▶ **EXERCISE OBJECTIVE**:
Return the entries verbatim and drop every picture.

▶ **SOURCE RECORDS**:

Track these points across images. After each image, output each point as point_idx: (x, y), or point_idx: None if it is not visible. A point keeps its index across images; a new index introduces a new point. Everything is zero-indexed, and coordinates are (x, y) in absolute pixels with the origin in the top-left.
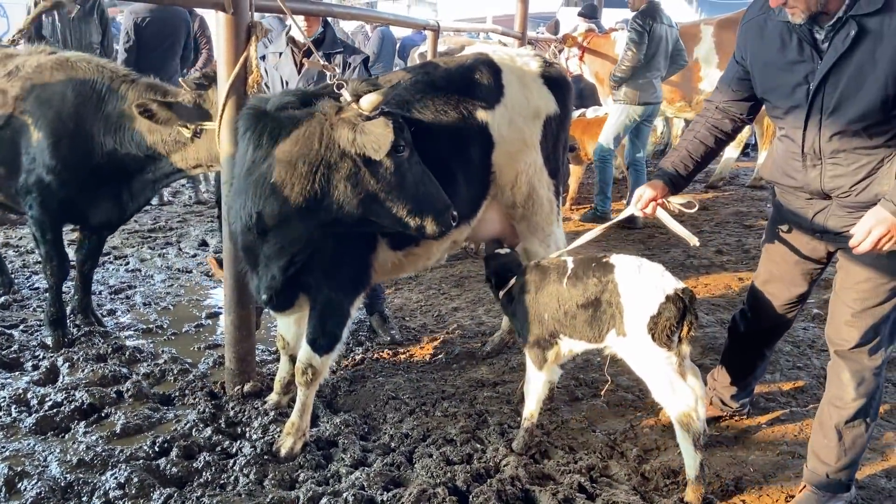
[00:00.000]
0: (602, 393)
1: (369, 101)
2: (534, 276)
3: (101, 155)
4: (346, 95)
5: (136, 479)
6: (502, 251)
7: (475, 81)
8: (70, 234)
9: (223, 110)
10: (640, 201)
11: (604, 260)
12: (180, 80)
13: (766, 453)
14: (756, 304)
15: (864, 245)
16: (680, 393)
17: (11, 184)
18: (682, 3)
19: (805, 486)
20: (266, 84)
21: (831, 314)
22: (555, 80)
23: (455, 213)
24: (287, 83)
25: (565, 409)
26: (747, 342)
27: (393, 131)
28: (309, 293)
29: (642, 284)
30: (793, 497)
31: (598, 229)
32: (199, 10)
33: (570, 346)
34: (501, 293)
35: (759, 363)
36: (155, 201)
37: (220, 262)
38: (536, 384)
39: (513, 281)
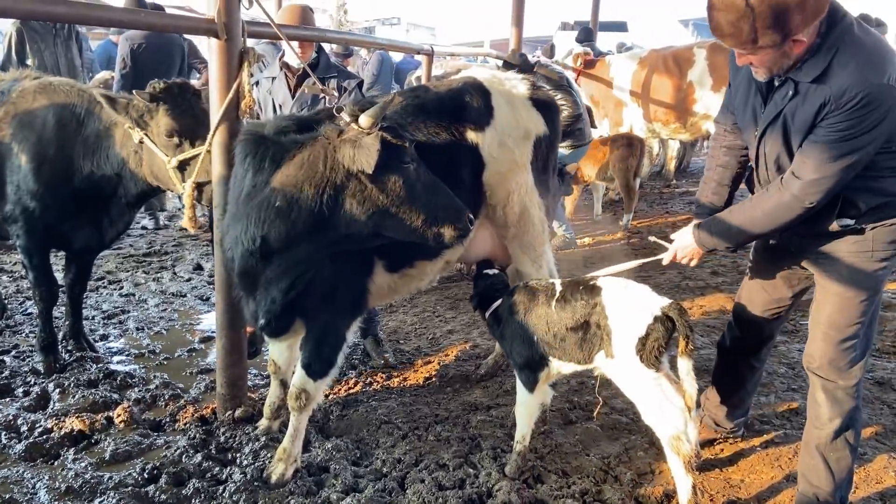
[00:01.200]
0: (595, 414)
1: (367, 117)
2: (522, 298)
3: (80, 179)
4: (344, 117)
5: None
6: (490, 272)
7: (465, 104)
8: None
9: (215, 135)
10: (686, 257)
11: (591, 282)
12: (135, 91)
13: (760, 476)
14: (739, 313)
15: (666, 258)
16: (669, 415)
17: None
18: (678, 25)
19: None
20: (259, 108)
21: (809, 334)
22: (543, 102)
23: (471, 215)
24: (281, 108)
25: (559, 433)
26: (734, 356)
27: (381, 142)
28: (305, 318)
29: (629, 306)
30: None
31: (630, 264)
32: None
33: (559, 368)
34: (487, 314)
35: (749, 378)
36: (150, 225)
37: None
38: (528, 407)
39: (499, 302)
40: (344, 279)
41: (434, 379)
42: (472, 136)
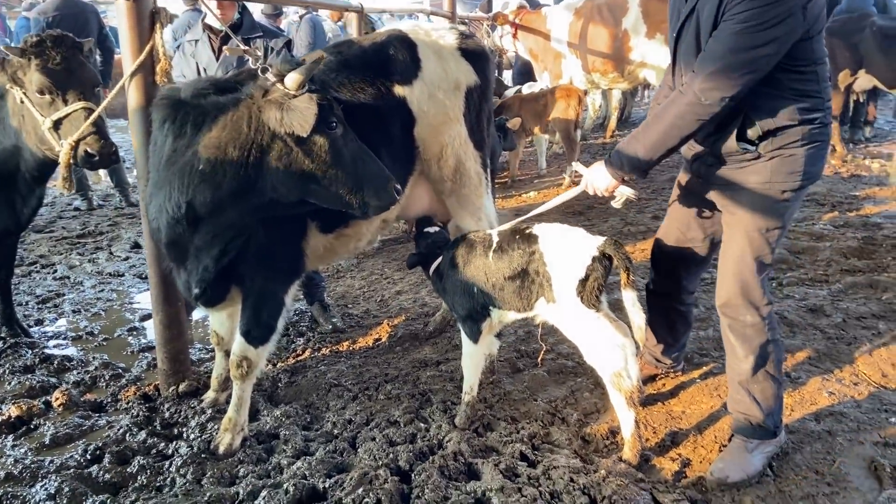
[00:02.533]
0: (539, 361)
1: (293, 79)
2: (461, 251)
3: None
4: (270, 77)
5: (67, 489)
6: (431, 229)
7: (390, 57)
8: None
9: (126, 99)
10: (605, 189)
11: (527, 231)
12: (2, 46)
13: (700, 406)
14: (655, 252)
15: (578, 190)
16: (609, 353)
17: None
18: None
19: (734, 435)
20: (183, 74)
21: (718, 275)
22: (473, 52)
23: (398, 186)
24: (205, 70)
25: (507, 381)
26: (658, 297)
27: (317, 106)
28: (241, 285)
29: (567, 250)
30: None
31: (554, 201)
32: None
33: (501, 317)
34: (431, 271)
35: (678, 320)
36: (84, 206)
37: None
38: (474, 357)
39: (441, 258)
40: (278, 243)
41: (383, 340)
42: (399, 90)
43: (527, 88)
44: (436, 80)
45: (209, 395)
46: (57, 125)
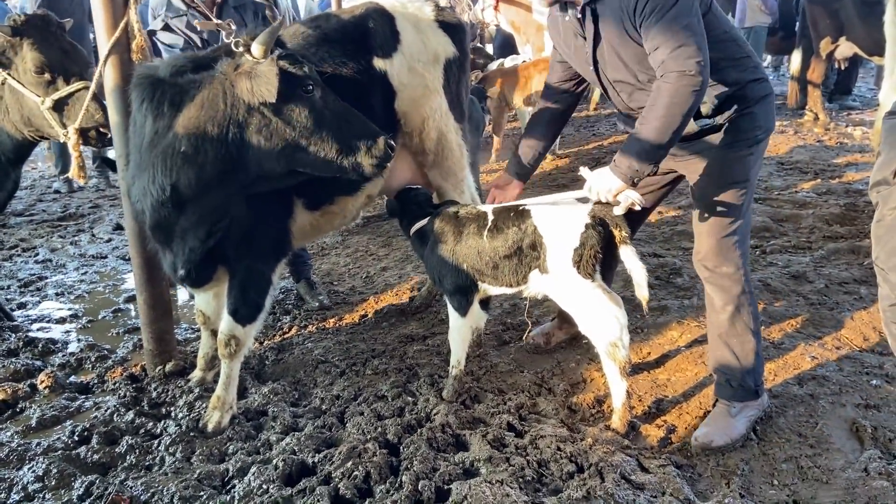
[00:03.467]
0: (524, 338)
1: (258, 45)
2: (451, 226)
3: None
4: (239, 48)
5: (55, 470)
6: (413, 186)
7: (369, 30)
8: None
9: (103, 79)
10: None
11: (520, 208)
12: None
13: (685, 373)
14: None
15: (582, 193)
16: (605, 323)
17: None
18: None
19: (717, 400)
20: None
21: (694, 234)
22: (450, 24)
23: (391, 142)
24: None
25: (494, 354)
26: None
27: (278, 67)
28: (228, 265)
29: (560, 220)
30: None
31: (551, 198)
32: None
33: (487, 289)
34: (413, 230)
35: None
36: (64, 189)
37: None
38: (461, 331)
39: (426, 221)
40: (264, 221)
41: (370, 316)
42: (379, 63)
43: (510, 61)
44: (415, 53)
45: (196, 375)
46: (58, 106)
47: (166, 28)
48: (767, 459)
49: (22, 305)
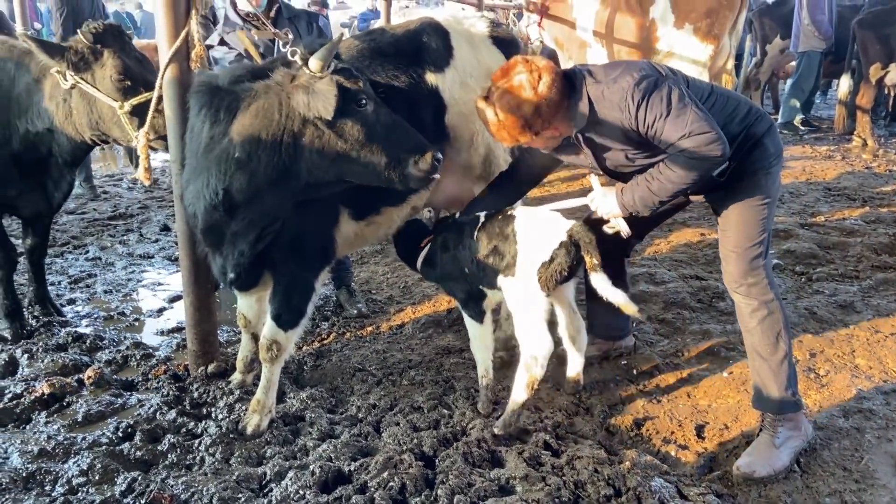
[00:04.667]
0: None
1: (316, 60)
2: (452, 236)
3: (18, 140)
4: (297, 61)
5: (99, 465)
6: (410, 220)
7: (423, 45)
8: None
9: (162, 86)
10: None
11: (509, 213)
12: (80, 32)
13: (727, 400)
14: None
15: (586, 201)
16: (539, 339)
17: None
18: None
19: (761, 430)
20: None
21: (721, 260)
22: (503, 41)
23: (439, 154)
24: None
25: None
26: None
27: (337, 87)
28: (273, 270)
29: (538, 232)
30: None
31: (558, 204)
32: None
33: (494, 295)
34: (419, 263)
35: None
36: (88, 193)
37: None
38: (482, 339)
39: (427, 248)
40: (310, 229)
41: (407, 326)
42: (432, 77)
43: None
44: (468, 68)
45: (236, 377)
46: (135, 112)
47: (222, 42)
48: (811, 493)
49: (71, 301)
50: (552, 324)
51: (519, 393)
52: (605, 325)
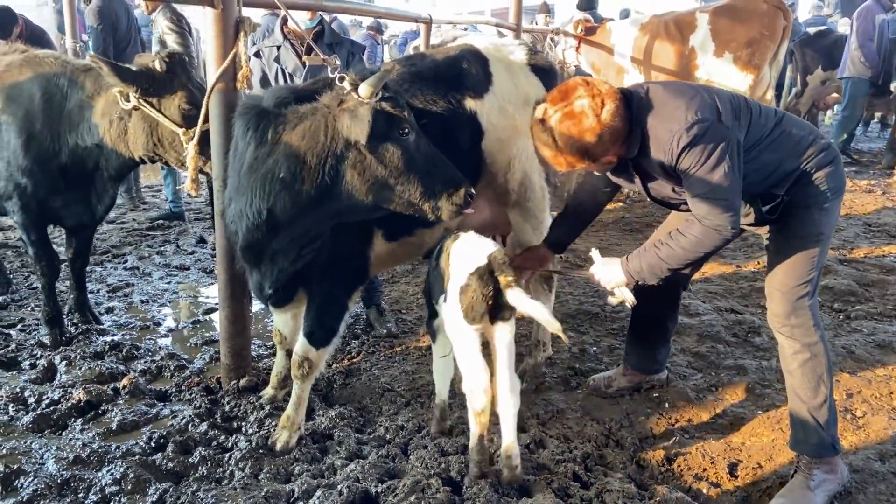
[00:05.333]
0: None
1: (367, 86)
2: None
3: (67, 153)
4: (346, 86)
5: (131, 475)
6: None
7: (463, 71)
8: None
9: (208, 106)
10: (612, 286)
11: (456, 236)
12: (158, 57)
13: (761, 439)
14: None
15: (588, 274)
16: (470, 370)
17: None
18: None
19: (796, 471)
20: (262, 78)
21: (767, 296)
22: (542, 68)
23: (472, 190)
24: (292, 76)
25: (560, 399)
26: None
27: (371, 113)
28: (308, 287)
29: (462, 256)
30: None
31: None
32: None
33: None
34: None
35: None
36: (128, 205)
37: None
38: (438, 362)
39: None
40: (345, 248)
41: None
42: (470, 103)
43: None
44: (506, 95)
45: (268, 392)
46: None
47: (256, 55)
48: None
49: (110, 310)
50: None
51: (472, 427)
52: (639, 357)
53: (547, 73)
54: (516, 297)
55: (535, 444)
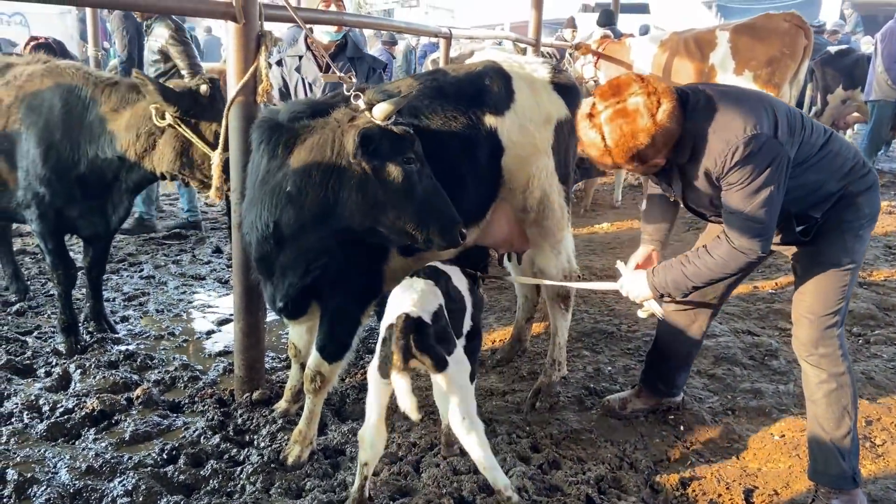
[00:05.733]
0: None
1: (381, 110)
2: None
3: (86, 163)
4: (360, 104)
5: (143, 487)
6: None
7: (485, 88)
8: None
9: (228, 119)
10: (639, 299)
11: (423, 268)
12: (201, 80)
13: (777, 465)
14: None
15: (615, 287)
16: (369, 428)
17: (12, 197)
18: (702, 7)
19: (813, 500)
20: (282, 88)
21: (794, 321)
22: (564, 86)
23: (464, 230)
24: (311, 86)
25: (574, 420)
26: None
27: (360, 135)
28: (321, 301)
29: (392, 303)
30: None
31: (586, 285)
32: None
33: None
34: None
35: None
36: (171, 208)
37: None
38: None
39: None
40: (359, 263)
41: None
42: (491, 120)
43: None
44: (528, 113)
45: (281, 405)
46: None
47: (278, 63)
48: None
49: (125, 319)
50: None
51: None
52: (657, 380)
53: (570, 92)
54: (398, 383)
55: (548, 465)
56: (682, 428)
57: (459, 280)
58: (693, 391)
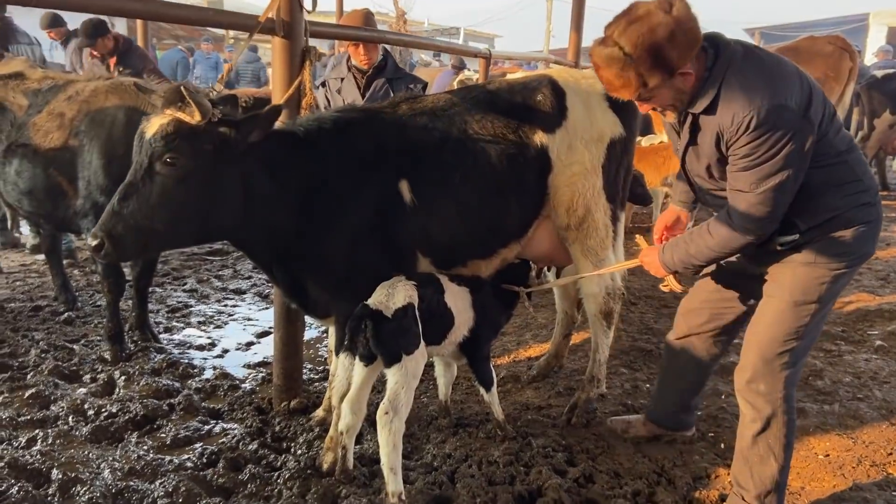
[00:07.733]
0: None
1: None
2: None
3: None
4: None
5: (183, 489)
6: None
7: (537, 103)
8: None
9: None
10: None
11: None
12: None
13: (821, 484)
14: (682, 304)
15: (635, 263)
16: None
17: (70, 206)
18: (744, 35)
19: None
20: (326, 107)
21: (743, 345)
22: (620, 103)
23: (95, 242)
24: None
25: (610, 435)
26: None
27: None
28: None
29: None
30: None
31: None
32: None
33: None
34: None
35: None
36: None
37: None
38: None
39: None
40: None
41: None
42: (541, 137)
43: (646, 140)
44: (580, 130)
45: (318, 414)
46: None
47: (323, 84)
48: None
49: (168, 330)
50: None
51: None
52: (663, 411)
53: (625, 109)
54: (341, 359)
55: (584, 479)
56: (722, 445)
57: (455, 295)
58: (734, 409)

▶ **FINAL ANSWER**:
Track these points across images. After each image, output each point as point_idx: (x, y), or point_idx: None if it is not visible. A point keeps its index across images; a new index introduces a new point. Everything is zero-indexed, and coordinates are (x, y) in absolute pixels with the origin in the top-left.
[00:00.000]
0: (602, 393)
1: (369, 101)
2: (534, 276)
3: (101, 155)
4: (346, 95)
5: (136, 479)
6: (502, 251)
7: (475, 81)
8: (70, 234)
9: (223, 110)
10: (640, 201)
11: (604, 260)
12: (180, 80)
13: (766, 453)
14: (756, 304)
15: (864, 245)
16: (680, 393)
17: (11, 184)
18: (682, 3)
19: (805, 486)
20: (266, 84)
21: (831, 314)
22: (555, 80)
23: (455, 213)
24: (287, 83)
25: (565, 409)
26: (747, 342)
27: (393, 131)
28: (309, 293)
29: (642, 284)
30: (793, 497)
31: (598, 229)
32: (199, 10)
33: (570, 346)
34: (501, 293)
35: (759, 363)
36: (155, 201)
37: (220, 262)
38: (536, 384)
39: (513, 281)
[00:01.200]
0: (595, 414)
1: (367, 117)
2: (522, 298)
3: (80, 179)
4: (344, 117)
5: None
6: (490, 272)
7: (465, 104)
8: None
9: (215, 135)
10: (686, 257)
11: (591, 282)
12: (135, 91)
13: (760, 476)
14: (739, 313)
15: (666, 258)
16: (669, 415)
17: None
18: (678, 25)
19: None
20: (259, 108)
21: (809, 334)
22: (543, 102)
23: (471, 215)
24: (281, 108)
25: (559, 433)
26: (734, 356)
27: (381, 142)
28: (305, 318)
29: (629, 306)
30: None
31: (630, 264)
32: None
33: (559, 368)
34: (487, 314)
35: (749, 378)
36: (150, 225)
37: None
38: (528, 407)
39: (499, 302)
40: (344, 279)
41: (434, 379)
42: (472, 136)
[00:02.533]
0: (539, 361)
1: (293, 79)
2: (461, 251)
3: None
4: (270, 77)
5: (67, 489)
6: (431, 229)
7: (390, 57)
8: None
9: (126, 99)
10: (605, 189)
11: (527, 231)
12: (2, 46)
13: (700, 406)
14: (655, 252)
15: (578, 190)
16: (609, 353)
17: None
18: None
19: (734, 435)
20: (183, 74)
21: (718, 275)
22: (473, 52)
23: (398, 186)
24: (205, 70)
25: (507, 381)
26: (658, 297)
27: (317, 106)
28: (241, 285)
29: (567, 250)
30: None
31: (554, 201)
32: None
33: (501, 317)
34: (431, 271)
35: (678, 320)
36: (84, 206)
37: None
38: (474, 357)
39: (441, 258)
40: (278, 243)
41: (383, 340)
42: (399, 90)
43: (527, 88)
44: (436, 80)
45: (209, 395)
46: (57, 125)
[00:03.467]
0: (524, 338)
1: (258, 45)
2: (451, 226)
3: None
4: (239, 48)
5: (55, 470)
6: (413, 186)
7: (369, 30)
8: None
9: (103, 79)
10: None
11: (520, 208)
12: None
13: (685, 373)
14: None
15: (582, 193)
16: (605, 323)
17: None
18: None
19: (717, 400)
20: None
21: (694, 234)
22: (450, 24)
23: (391, 142)
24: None
25: (494, 354)
26: None
27: (278, 67)
28: (228, 265)
29: (560, 220)
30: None
31: (551, 198)
32: None
33: (487, 289)
34: (413, 230)
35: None
36: (64, 189)
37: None
38: (461, 331)
39: (426, 221)
40: (264, 221)
41: (370, 316)
42: (379, 63)
43: (510, 61)
44: (415, 53)
45: (196, 375)
46: (58, 106)
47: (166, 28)
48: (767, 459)
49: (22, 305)
[00:04.667]
0: None
1: (316, 60)
2: (452, 236)
3: (18, 140)
4: (297, 61)
5: (99, 465)
6: (410, 220)
7: (423, 45)
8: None
9: (162, 86)
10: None
11: (509, 213)
12: (80, 32)
13: (727, 400)
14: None
15: (586, 201)
16: (539, 339)
17: None
18: None
19: (761, 430)
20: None
21: (721, 260)
22: (503, 41)
23: (439, 154)
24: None
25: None
26: None
27: (337, 87)
28: (273, 270)
29: (538, 232)
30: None
31: (558, 204)
32: None
33: (494, 295)
34: (419, 263)
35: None
36: (88, 193)
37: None
38: (482, 339)
39: (427, 248)
40: (310, 229)
41: (407, 326)
42: (432, 77)
43: None
44: (468, 68)
45: (236, 377)
46: (135, 112)
47: (222, 42)
48: (811, 493)
49: (71, 301)
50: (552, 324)
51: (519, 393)
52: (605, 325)
[00:05.333]
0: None
1: (367, 86)
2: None
3: (67, 153)
4: (346, 86)
5: (131, 475)
6: None
7: (463, 71)
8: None
9: (208, 106)
10: (612, 286)
11: (456, 236)
12: (158, 57)
13: (761, 439)
14: None
15: (588, 274)
16: (470, 370)
17: None
18: None
19: (796, 471)
20: (262, 78)
21: (767, 296)
22: (542, 68)
23: (472, 190)
24: (292, 76)
25: (560, 399)
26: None
27: (371, 113)
28: (308, 287)
29: (462, 256)
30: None
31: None
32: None
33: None
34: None
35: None
36: (128, 205)
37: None
38: (438, 362)
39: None
40: (345, 248)
41: None
42: (470, 103)
43: None
44: (506, 95)
45: (268, 392)
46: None
47: (256, 55)
48: None
49: (110, 310)
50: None
51: (472, 427)
52: (639, 357)
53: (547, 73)
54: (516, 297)
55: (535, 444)
[00:05.733]
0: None
1: (381, 110)
2: None
3: (86, 163)
4: (360, 104)
5: (143, 487)
6: None
7: (485, 88)
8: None
9: (228, 119)
10: (639, 299)
11: (423, 268)
12: (201, 80)
13: (777, 465)
14: None
15: (615, 287)
16: (369, 428)
17: (12, 197)
18: (702, 7)
19: (813, 500)
20: (282, 88)
21: (794, 321)
22: (564, 86)
23: (464, 230)
24: (311, 86)
25: (574, 420)
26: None
27: (360, 135)
28: (321, 301)
29: (392, 303)
30: None
31: (586, 285)
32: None
33: None
34: None
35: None
36: (171, 208)
37: None
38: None
39: None
40: (359, 263)
41: None
42: (491, 120)
43: None
44: (528, 113)
45: (281, 405)
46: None
47: (278, 63)
48: None
49: (125, 319)
50: None
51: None
52: (657, 380)
53: (570, 92)
54: (398, 383)
55: (548, 465)
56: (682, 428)
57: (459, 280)
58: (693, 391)
[00:07.733]
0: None
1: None
2: None
3: None
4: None
5: (183, 489)
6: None
7: (537, 103)
8: None
9: None
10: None
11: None
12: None
13: (821, 484)
14: (682, 304)
15: (635, 263)
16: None
17: (70, 206)
18: (744, 35)
19: None
20: (326, 107)
21: (743, 345)
22: (620, 103)
23: (95, 242)
24: None
25: (610, 435)
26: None
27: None
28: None
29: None
30: None
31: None
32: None
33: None
34: None
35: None
36: None
37: None
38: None
39: None
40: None
41: None
42: (541, 137)
43: (646, 140)
44: (580, 130)
45: (318, 414)
46: None
47: (323, 84)
48: None
49: (168, 330)
50: None
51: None
52: (663, 411)
53: (625, 109)
54: (341, 359)
55: (584, 479)
56: (722, 445)
57: (455, 295)
58: (734, 409)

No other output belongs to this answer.